Typically, we take \(\beta^* = 0\), but in principle it can be any value.

Because we estimate the standard errors, use a \(t\) statistic:

\(t_{n-p} = \frac{\hat{\beta} - \beta^*}{se(\hat{\beta})}\)

Then obtain a \(p\) value (one-sided or two-sided, depending on \(H_a\))

  • if \(|t| > 1.96\) then \(p \approx 0.05\)

Sampling Distribution of \(\hat{\beta}\)

If we are using a \(t\)-test, don’t we need to make assumptions about asymptotic normality? Yes.

Two approaches

  1. If we assume \(\epsilon\) is distributed normally \(N(mean = 0, variance = \sigma^2)\), then sampling distribution of \(\hat{\beta}\) is always normal.

  2. If \(\epsilon\) not normally distributed: under some believable and verifiable assumptions about the data and assumption that observations are independent, then \(\lim_{n\to\infty}\) sampling distribution of \(\hat{\beta}\) is normally distributed by the central limit theorem. This is true if \(n\) is moderately large and data is not highly non-normal. If that happens, we can always bootstrap.

An Example

Regress Brexit Vote on Rainfall

An Example

#Make design-matrix
X = cbind(1, brexit$total_precip_polling)
#Make outcome matrix
Y = brexit$Pct_Lev

#Solve for Beta
beta_mat = solve(t(X) %*% X) %*% t(X) %*% Y

#Create y_hat
y_hat = X %*% beta_mat

#Create residuals
e = Y - y_hat

An Example

#Estimate sigma squared
sigma2_hat = sum(e^2) / (nrow(X) - ncol(X))

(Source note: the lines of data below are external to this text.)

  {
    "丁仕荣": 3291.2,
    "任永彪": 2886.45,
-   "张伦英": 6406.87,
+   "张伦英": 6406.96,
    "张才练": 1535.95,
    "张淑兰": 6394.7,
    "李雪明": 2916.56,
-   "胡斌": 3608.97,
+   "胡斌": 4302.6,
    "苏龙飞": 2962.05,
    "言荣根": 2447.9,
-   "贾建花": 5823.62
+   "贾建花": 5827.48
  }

#Estimate variance-covariance
var_covar = sigma2_hat * solve(t(X) %*% X)

var_covar
##             [,1]         [,2]
## [1,]  0.39786504 -0.012415453
## [2,] -0.01241545  0.001306648

An Example

#beta standard errors:
beta_ses = var_covar %>% diag %>% sqrt
#get coefficient, standard errors, and t-stats
cbind(beta_mat, beta_ses, beta_mat / beta_ses)
##                   beta_ses          
## [1,] 54.1460994 0.63076544 85.841894
## [2,] -0.1058053 0.03614759 -2.927036
#check against `lm`
lm(Pct_Lev ~ total_precip_polling, brexit) %>% summary %>% .$coefficients
##                        Estimate Std. Error   t value      Pr(>|t|)
## (Intercept)          54.1460994 0.63076544 85.841894 5.311451e-250
## total_precip_polling -0.1058053 0.03614759 -2.927036  3.628998e-03

An Example

Let’s interpret the hypothesis test:

##                        Estimate Std. Error   t value      Pr(>|t|)
## (Intercept)          54.1460994 0.63076544 85.841894 5.311451e-250
## total_precip_polling -0.1058053 0.03614759 -2.927036  3.628998e-03

For the intercept: is it “significant”? Is this informative in any meaningful way?

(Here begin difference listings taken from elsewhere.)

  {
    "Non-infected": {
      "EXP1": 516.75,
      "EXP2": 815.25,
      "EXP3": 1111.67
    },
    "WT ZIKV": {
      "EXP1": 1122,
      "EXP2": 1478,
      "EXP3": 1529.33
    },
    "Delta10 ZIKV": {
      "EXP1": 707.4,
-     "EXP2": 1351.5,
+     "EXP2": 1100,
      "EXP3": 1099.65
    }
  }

For the intercept: is it “slope”? Is this informative in any meaningful way?

An Example

Does the regression model apply in this context?

Is the model: \(Brexit \ Leave \ \%_i= \alpha + \beta \ mmRainfall_i + \epsilon_i\) correct?

Is \(\epsilon\) i.i.d. with mean \(0\) and variance \(\sigma^2\)?

Is \(\epsilon_i\) independent of \(mmRainfall_i\)?

Key Takeaways:

Given these assumptions (sometimes called Gauss-Markov assumptions)

  1. \(Y\) is generated by \(\mathbf{X\beta} + \epsilon\)
  2. \(\epsilon_i\) are independently, identically distributed, with variance \(\sigma^2\)
  3. \(X \mathrel{\unicode{x2AEB}} \epsilon\)

we can estimate \(\beta\) using \(\widehat{\beta}\) from least squares, and this estimate will be

  • unbiased
  • variance of estimate can also be estimated

But are these assumptions reasonable (compared to Neyman causal model)?